Dataset excerpts START
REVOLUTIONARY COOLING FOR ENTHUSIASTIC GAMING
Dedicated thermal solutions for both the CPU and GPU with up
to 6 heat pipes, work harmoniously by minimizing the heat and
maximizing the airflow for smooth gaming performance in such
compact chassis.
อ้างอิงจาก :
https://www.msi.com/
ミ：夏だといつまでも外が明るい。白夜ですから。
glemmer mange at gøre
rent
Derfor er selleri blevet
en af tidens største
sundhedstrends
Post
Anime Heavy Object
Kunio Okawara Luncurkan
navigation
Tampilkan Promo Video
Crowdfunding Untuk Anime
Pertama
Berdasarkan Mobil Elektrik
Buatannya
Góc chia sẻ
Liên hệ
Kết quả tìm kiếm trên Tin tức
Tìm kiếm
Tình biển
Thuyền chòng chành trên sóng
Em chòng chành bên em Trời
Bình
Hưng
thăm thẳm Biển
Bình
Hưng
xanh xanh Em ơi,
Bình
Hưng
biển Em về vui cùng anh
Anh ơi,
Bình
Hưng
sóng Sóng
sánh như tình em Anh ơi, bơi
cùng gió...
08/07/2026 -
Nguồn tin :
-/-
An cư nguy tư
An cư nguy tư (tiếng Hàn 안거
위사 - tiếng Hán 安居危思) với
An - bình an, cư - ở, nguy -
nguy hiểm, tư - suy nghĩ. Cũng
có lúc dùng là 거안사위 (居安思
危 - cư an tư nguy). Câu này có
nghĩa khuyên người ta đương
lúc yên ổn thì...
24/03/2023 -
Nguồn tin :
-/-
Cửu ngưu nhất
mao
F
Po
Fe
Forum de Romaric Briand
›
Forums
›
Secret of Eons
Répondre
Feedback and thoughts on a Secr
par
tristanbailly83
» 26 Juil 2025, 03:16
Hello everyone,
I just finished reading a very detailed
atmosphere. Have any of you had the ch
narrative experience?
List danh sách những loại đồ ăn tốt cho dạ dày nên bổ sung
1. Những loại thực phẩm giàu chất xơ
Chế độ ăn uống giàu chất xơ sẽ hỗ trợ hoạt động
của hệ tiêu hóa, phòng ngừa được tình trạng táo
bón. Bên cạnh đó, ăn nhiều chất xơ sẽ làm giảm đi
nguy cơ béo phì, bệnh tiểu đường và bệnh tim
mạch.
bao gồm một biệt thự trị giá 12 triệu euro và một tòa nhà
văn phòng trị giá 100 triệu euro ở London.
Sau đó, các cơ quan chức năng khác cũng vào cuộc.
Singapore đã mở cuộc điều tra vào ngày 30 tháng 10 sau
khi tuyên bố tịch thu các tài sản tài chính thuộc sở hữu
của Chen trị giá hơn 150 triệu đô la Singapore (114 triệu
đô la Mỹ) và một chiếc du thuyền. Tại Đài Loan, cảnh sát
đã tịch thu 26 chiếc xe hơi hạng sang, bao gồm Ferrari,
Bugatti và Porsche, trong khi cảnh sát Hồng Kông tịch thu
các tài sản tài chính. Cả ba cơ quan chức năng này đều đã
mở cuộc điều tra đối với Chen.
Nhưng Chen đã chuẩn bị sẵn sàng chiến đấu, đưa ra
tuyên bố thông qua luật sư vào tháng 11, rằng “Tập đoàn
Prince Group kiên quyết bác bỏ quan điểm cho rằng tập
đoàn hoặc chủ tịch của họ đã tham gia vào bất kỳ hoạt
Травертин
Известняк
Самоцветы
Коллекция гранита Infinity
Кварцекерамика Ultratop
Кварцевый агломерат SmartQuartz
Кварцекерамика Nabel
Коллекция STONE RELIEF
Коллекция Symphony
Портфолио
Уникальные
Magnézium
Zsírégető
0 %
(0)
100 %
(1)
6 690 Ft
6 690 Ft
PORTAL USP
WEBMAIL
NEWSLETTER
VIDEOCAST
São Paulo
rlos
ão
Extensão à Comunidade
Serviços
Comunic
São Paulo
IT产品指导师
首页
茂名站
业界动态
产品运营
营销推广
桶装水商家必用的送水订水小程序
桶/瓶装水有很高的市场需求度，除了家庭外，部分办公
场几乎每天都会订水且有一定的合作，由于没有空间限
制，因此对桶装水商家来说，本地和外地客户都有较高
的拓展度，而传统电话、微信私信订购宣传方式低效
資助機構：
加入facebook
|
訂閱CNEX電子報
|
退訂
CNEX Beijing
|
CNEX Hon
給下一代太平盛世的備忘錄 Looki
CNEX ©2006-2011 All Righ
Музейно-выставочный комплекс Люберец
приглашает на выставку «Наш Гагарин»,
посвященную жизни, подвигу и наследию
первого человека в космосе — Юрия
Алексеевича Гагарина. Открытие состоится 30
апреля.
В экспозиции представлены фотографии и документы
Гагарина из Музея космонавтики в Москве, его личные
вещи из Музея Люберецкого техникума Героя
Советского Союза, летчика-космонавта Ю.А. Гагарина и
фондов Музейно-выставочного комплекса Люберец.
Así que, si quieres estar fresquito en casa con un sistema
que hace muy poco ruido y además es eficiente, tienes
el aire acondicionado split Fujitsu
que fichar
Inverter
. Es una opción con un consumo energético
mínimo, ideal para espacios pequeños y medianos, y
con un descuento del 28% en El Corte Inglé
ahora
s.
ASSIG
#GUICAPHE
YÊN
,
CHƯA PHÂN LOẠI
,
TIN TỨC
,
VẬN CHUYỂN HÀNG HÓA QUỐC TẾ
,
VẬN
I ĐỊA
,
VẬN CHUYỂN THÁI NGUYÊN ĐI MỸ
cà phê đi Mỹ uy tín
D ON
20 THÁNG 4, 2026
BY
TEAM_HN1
Dataset excerpts END
**Action item**
Give back all of the lines above word for word, keeping their order.

**Problem solution**
REVOLUTIONARY COOLING FOR ENTHUSIASTIC GAMING
Dedicated thermal solutions for both the CPU and GPU with up
to 6 heat pipes, work harmoniously by minimizing the heat and
maximizing the airflow for smooth gaming performance in such
compact chassis.
อ้างอิงจาก :
https://www.msi.com/
ミ：夏だといつまでも外が明るい。白夜ですから。
glemmer mange at gøre
rent
Derfor er selleri blevet
en af tidens største
sundhedstrends
Post
Anime Heavy Object
Kunio Okawara Luncurkan
navigation
Tampilkan Promo Video
Crowdfunding Untuk Anime
Pertama
Berdasarkan Mobil Elektrik
Buatannya
Góc chia sẻ
Liên hệ
Kết quả tìm kiếm trên Tin tức
Tìm kiếm
Tình biển
Thuyền chòng chành trên sóng
Em chòng chành bên em Trời
Bình
Hưng
thăm thẳm Biển
Bình
Hưng
xanh xanh Em ơi,
Bình
Hưng
biển Em về vui cùng anh
Anh ơi,
Bình
Hưng
sóng Sóng
sánh như tình em Anh ơi, bơi
cùng gió...
08/07/2026 -
Nguồn tin :
-/-
An cư nguy tư
An cư nguy tư (tiếng Hàn 안거
위사 - tiếng Hán 安居危思) với
An - bình an, cư - ở, nguy -
nguy hiểm, tư - suy nghĩ. Cũng
có lúc dùng là 거안사위 (居安思
危 - cư an tư nguy). Câu này có
nghĩa khuyên người ta đương
lúc yên ổn thì...
24/03/2023 -
Nguồn tin :
-/-
Cửu ngưu nhất
mao
F
Po
Fe
Forum de Romaric Briand
›
Forums
›
Secret of Eons
Répondre
Feedback and thoughts on a Secr
par
tristanbailly83
» 26 Juil 2025, 03:16
Hello everyone,
I just finished reading a very detailed
atmosphere. Have any of you had the ch
narrative experience?
List danh sách những loại đồ ăn tốt cho dạ dày nên bổ sung
1. Những loại thực phẩm giàu chất xơ
Chế độ ăn uống giàu chất xơ sẽ hỗ trợ hoạt động
của hệ tiêu hóa, phòng ngừa được tình trạng táo
bón. Bên cạnh đó, ăn nhiều chất xơ sẽ làm giảm đi
nguy cơ béo phì, bệnh tiểu đường và bệnh tim
mạch.
bao gồm một biệt thự trị giá 12 triệu euro và một tòa nhà
văn phòng trị giá 100 triệu euro ở London.
Sau đó, các cơ quan chức năng khác cũng vào cuộc.
Singapore đã mở cuộc điều tra vào ngày 30 tháng 10 sau
khi tuyên bố tịch thu các tài sản tài chính thuộc sở hữu
của Chen trị giá hơn 150 triệu đô la Singapore (114 triệu
đô la Mỹ) và một chiếc du thuyền. Tại Đài Loan, cảnh sát
đã tịch thu 26 chiếc xe hơi hạng sang, bao gồm Ferrari,
Bugatti và Porsche, trong khi cảnh sát Hồng Kông tịch thu
các tài sản tài chính. Cả ba cơ quan chức năng này đều đã
mở cuộc điều tra đối với Chen.
Nhưng Chen đã chuẩn bị sẵn sàng chiến đấu, đưa ra
tuyên bố thông qua luật sư vào tháng 11, rằng “Tập đoàn
Prince Group kiên quyết bác bỏ quan điểm cho rằng tập
đoàn hoặc chủ tịch của họ đã tham gia vào bất kỳ hoạt
Травертин
Известняк
Самоцветы
Коллекция гранита Infinity
Кварцекерамика Ultratop
Кварцевый агломерат SmartQuartz
Кварцекерамика Nabel
Коллекция STONE RELIEF
Коллекция Symphony
Портфолио
Уникальные
Magnézium
Zsírégető
0 %
(0)
100 %
(1)
6 690 Ft
6 690 Ft
PORTAL USP
WEBMAIL
NEWSLETTER
VIDEOCAST
São Paulo
rlos
ão
Extensão à Comunidade
Serviços
Comunic
São Paulo
IT产品指导师
首页
茂名站
业界动态
产品运营
营销推广
桶装水商家必用的送水订水小程序
桶/瓶装水有很高的市场需求度，除了家庭外，部分办公
场几乎每天都会订水且有一定的合作，由于没有空间限
制，因此对桶装水商家来说，本地和外地客户都有较高
的拓展度，而传统电话、微信私信订购宣传方式低效
資助機構：
加入facebook
|
訂閱CNEX電子報
|
退訂
CNEX Beijing
|
CNEX Hon
給下一代太平盛世的備忘錄 Looki
CNEX ©2006-2011 All Righ
Музейно-выставочный комплекс Люберец
приглашает на выставку «Наш Гагарин»,
посвященную жизни, подвигу и наследию
первого человека в космосе — Юрия
Алексеевича Гагарина. Открытие состоится 30
апреля.
В экспозиции представлены фотографии и документы
Гагарина из Музея космонавтики в Москве, его личные
вещи из Музея Люберецкого техникума Героя
Советского Союза, летчика-космонавта Ю.А. Гагарина и
фондов Музейно-выставочного комплекса Люберец.
Así que, si quieres estar fresquito en casa con un sistema
que hace muy poco ruido y además es eficiente, tienes
el aire acondicionado split Fujitsu
que fichar
Inverter
. Es una opción con un consumo energético
mínimo, ideal para espacios pequeños y medianos, y
con un descuento del 28% en El Corte Inglé
ahora
s.
ASSIG
#GUICAPHE
YÊN
,
CHƯA PHÂN LOẠI
,
TIN TỨC
,
VẬN CHUYỂN HÀNG HÓA QUỐC TẾ
,
VẬN
I ĐỊA
,
VẬN CHUYỂN THÁI NGUYÊN ĐI MỸ
cà phê đi Mỹ uy tín
D ON
20 THÁNG 4, 2026
BY
TEAM_HN1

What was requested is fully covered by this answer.